Hello, you have come here looking for the meaning of the word
wendigo psychosis. In DICTIOUS you will not only get to know all the dictionary meanings for the word
wendigo psychosis, but we will also tell you about its etymology, its characteristics and you will know how to say
wendigo psychosis in singular and plural. Everything you need to know about the word
wendigo psychosis you have here. The definition of the word
wendigo psychosis will help you to be more precise and correct when speaking or writing your texts. Knowing the definition of
wendigo psychosis, as well as those of other words, enriches your vocabulary and provides you with more and better linguistic resources.
English
Pronunciation
Noun
wendigo psychosis (uncountable)
- (psychology) A psychological condition specific to some Native American groups, in which a person in fever-induced delusions believes that they are possessed by a cannibalistic wendigo spirit, or in which members of the groups hysterically believe a person to be so possessed.

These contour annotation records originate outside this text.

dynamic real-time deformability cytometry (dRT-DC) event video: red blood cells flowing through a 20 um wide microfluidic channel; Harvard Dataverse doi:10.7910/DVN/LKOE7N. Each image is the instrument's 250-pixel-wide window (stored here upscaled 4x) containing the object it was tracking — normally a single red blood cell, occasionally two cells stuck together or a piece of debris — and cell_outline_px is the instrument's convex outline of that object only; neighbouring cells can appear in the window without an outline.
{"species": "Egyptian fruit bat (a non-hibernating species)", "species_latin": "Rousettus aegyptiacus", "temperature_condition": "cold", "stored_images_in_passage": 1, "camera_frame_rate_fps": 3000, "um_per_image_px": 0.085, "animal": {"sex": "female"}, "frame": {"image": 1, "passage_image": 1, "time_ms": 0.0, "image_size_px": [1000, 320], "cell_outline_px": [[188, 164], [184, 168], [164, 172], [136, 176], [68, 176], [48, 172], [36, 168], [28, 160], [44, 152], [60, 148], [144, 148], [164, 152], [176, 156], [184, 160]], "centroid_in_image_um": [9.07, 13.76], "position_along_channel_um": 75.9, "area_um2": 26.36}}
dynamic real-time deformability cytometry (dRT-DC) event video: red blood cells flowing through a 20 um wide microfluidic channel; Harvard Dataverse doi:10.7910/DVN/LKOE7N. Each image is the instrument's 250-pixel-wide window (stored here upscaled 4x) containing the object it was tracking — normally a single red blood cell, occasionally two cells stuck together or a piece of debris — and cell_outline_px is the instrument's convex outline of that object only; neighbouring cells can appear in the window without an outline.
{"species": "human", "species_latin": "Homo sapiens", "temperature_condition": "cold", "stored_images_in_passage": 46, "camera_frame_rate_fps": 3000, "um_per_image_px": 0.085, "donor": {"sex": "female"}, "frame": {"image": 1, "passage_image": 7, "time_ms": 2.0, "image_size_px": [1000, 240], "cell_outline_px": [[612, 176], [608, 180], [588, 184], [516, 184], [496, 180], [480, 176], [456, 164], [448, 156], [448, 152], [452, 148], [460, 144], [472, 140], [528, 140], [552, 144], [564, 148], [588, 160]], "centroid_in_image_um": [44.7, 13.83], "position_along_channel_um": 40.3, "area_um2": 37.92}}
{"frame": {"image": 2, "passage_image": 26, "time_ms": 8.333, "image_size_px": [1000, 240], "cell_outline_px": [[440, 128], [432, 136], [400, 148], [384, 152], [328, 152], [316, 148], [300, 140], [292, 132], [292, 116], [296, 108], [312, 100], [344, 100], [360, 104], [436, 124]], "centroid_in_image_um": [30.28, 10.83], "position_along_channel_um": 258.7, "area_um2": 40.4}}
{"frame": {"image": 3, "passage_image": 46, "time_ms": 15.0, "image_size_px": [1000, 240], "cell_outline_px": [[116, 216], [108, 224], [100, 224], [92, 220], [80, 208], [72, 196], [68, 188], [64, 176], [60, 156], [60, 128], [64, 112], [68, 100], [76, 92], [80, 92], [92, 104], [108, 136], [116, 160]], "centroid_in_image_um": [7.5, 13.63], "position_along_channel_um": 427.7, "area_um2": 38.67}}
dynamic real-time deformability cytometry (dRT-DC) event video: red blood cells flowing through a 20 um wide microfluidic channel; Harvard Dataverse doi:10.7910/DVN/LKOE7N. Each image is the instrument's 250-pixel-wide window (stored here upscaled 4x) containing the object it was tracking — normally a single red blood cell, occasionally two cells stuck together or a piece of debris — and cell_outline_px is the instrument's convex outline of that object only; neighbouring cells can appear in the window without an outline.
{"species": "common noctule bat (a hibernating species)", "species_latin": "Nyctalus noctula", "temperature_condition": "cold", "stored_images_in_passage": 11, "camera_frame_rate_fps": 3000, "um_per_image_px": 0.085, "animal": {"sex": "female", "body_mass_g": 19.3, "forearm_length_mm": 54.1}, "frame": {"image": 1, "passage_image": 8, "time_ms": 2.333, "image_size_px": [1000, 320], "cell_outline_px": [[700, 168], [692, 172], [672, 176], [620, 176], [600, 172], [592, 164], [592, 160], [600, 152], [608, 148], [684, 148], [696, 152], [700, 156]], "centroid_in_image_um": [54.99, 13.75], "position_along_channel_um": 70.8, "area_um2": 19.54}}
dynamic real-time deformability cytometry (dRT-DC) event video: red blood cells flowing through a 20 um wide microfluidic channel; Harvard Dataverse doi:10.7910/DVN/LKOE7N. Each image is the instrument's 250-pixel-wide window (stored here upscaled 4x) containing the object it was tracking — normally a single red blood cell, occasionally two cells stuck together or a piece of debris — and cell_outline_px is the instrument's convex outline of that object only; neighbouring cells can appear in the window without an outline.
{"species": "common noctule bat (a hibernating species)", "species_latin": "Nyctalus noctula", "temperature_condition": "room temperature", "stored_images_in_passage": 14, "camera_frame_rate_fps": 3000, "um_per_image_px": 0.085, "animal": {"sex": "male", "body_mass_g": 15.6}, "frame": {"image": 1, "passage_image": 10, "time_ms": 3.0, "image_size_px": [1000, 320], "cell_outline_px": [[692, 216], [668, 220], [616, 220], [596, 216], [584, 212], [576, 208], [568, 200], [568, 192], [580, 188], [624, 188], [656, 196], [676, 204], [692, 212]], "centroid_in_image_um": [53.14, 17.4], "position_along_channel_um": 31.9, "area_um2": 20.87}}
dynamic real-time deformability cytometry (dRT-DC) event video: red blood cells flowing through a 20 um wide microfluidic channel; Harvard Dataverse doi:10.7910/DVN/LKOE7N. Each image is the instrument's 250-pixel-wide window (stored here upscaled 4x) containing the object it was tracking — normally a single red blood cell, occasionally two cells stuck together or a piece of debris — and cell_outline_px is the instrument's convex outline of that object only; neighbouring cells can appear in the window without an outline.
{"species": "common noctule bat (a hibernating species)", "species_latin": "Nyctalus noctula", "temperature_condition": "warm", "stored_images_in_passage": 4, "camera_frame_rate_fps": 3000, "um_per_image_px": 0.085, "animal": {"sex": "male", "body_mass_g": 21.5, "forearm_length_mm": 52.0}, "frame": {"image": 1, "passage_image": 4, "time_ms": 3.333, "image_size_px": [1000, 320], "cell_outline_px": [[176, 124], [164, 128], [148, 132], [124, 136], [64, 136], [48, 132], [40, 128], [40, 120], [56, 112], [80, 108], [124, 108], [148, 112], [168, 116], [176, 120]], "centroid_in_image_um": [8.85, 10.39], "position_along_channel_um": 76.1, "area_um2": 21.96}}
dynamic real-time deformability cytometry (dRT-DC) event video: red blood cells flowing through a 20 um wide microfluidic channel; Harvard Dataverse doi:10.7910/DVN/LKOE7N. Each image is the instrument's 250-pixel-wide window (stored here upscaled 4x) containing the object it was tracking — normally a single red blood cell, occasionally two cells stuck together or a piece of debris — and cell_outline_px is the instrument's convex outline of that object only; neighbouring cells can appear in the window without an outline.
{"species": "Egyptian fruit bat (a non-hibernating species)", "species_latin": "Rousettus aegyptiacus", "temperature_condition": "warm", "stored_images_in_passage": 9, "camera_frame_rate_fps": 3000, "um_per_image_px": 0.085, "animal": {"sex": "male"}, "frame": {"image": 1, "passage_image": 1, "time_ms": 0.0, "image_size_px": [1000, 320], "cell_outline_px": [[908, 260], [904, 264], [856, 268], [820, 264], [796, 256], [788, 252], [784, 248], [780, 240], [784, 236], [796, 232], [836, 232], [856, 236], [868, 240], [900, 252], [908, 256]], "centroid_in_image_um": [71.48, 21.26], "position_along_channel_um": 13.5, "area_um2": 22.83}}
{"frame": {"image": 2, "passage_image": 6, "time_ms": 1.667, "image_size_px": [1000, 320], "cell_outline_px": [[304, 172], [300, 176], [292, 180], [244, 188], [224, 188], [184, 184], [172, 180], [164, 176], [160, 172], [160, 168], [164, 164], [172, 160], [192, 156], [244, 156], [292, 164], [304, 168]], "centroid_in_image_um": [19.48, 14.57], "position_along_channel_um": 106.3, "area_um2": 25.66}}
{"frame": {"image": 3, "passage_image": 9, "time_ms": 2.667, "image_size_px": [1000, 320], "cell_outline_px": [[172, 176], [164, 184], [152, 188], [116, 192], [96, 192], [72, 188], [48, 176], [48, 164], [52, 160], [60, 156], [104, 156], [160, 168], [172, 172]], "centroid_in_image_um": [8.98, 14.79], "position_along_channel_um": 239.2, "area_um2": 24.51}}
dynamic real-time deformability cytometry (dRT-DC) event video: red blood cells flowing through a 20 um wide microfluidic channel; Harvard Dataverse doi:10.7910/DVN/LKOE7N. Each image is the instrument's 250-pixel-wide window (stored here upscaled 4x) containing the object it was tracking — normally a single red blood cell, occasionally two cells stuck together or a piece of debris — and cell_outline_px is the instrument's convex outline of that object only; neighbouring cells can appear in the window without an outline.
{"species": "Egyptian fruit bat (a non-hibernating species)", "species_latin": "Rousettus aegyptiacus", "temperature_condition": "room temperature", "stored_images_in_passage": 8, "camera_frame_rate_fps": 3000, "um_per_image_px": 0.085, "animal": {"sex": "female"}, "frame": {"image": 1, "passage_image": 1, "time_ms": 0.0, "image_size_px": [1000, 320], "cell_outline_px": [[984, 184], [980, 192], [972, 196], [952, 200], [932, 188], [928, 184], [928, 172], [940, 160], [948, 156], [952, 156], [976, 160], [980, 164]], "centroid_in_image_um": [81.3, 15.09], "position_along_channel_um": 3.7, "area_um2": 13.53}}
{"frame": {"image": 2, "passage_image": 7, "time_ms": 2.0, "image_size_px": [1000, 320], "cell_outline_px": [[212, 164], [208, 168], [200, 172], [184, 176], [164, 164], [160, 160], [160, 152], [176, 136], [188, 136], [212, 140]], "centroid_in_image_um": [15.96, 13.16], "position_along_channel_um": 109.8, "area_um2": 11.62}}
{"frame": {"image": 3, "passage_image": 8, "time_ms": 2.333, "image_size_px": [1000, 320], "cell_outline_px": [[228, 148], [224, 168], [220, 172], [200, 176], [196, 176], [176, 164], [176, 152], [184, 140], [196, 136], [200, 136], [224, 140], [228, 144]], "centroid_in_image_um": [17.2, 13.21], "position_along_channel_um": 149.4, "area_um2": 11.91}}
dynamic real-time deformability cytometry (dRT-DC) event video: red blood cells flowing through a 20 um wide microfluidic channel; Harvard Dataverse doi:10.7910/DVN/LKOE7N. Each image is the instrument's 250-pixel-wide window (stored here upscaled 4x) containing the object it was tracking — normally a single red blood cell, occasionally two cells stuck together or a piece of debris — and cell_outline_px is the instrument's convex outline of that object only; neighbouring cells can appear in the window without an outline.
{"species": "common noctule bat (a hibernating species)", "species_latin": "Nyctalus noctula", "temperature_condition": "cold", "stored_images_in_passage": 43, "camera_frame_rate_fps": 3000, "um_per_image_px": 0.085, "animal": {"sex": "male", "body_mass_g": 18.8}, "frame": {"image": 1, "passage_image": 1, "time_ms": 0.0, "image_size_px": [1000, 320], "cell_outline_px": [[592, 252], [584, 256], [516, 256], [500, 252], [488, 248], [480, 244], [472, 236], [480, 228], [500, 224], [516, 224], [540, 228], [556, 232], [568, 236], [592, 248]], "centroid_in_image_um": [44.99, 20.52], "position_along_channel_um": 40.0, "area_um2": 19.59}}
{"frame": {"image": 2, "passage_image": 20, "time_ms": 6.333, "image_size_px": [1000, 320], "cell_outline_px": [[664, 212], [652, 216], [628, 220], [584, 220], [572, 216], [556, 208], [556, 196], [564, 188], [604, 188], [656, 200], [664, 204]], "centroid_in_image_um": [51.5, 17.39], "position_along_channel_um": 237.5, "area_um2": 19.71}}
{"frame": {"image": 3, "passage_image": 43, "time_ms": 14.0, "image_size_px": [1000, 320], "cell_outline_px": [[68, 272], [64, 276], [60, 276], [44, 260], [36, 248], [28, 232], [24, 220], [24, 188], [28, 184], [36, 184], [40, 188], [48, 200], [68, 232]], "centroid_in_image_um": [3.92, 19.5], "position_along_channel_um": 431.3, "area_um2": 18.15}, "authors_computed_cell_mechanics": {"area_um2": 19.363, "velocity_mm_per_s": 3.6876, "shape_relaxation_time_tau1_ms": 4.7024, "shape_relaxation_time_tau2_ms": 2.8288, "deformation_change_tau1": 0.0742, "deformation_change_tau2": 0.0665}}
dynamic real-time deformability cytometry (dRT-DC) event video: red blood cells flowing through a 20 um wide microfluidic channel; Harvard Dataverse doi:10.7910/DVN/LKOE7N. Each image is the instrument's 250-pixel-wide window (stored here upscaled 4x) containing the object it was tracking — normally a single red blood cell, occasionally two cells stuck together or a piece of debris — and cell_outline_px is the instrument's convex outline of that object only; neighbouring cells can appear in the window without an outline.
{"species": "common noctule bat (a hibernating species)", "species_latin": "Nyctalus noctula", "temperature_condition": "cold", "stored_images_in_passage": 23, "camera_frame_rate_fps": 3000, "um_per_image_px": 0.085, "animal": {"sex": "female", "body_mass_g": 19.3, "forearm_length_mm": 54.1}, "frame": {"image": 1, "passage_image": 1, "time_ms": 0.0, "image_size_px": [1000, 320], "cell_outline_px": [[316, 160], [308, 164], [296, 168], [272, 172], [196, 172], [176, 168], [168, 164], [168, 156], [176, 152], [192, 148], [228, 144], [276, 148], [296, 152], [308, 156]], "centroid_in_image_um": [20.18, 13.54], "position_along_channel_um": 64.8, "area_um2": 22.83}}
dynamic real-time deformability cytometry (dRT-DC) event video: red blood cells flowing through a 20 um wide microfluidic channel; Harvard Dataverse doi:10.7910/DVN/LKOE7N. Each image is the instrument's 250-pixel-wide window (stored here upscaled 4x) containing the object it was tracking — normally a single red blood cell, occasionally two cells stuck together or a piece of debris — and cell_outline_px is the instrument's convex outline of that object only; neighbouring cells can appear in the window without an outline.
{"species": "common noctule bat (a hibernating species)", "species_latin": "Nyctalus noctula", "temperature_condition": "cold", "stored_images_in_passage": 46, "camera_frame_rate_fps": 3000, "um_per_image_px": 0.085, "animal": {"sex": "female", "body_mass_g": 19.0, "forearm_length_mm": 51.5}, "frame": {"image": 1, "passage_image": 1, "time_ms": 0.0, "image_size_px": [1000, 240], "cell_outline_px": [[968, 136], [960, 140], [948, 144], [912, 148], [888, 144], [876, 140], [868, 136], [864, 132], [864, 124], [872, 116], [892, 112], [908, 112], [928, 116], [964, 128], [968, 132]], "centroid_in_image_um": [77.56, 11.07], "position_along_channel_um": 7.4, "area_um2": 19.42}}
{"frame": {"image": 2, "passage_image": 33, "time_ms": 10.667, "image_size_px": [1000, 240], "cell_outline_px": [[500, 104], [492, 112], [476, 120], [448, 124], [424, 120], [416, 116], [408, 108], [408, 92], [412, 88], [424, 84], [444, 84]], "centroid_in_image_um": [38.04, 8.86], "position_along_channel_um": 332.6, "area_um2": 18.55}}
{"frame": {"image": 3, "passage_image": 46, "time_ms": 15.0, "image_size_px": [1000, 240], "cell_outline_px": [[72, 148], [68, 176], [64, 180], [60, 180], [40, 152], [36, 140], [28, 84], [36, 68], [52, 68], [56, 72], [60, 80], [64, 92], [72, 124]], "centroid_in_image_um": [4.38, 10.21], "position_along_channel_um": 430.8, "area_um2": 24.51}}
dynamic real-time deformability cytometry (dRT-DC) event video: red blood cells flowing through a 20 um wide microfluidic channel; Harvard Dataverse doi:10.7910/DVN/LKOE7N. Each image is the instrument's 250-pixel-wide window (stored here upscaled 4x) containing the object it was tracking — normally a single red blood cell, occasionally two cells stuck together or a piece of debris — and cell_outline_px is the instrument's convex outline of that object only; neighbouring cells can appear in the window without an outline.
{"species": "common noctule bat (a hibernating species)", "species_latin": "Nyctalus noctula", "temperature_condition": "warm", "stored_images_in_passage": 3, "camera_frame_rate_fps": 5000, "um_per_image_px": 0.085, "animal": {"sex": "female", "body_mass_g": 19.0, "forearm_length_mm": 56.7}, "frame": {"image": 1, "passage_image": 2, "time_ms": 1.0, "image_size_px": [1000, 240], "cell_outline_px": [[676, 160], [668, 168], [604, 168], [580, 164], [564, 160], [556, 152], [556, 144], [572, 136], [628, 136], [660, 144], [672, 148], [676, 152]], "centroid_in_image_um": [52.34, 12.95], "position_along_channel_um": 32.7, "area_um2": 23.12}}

1982 August, Lou Marano, “Windigo Psychosis: The Anatomy of an Emic–Etic Confusion”, in Current Anthropology, volume 23, number 4, →JSTOR, abstract, page 385; reprinted in Ronald C. Simons and Charles C[ampbell] Hughes, editors, The Culture-bound Syndromes: Folk Illnesses of Psychiatric and Anthropological Interest (Culture, Illness, and Healing), Dordrecht, Netherlands: D. Reidel Publishing Company, 1985, →DOI, →ISBN, page 411:"Windigo psychosis" has been the most celebrated culture trait of the Northern Algonkian peoples for almost half a century. […] The conclusion reached is that, although aspects of the windigo belief complex may have been "components in some individuals' psychological dysfunction" (Preston 1980: 128), there probably never were any windigo psychotics in the sense that cannibalism or murder was committed to satisfy an obsessional craving for human flesh. It is argued, rather that windigo psychosis as an etic/behavioral form of anthropophagy is an artifact of research conducted with an emic/mental bias.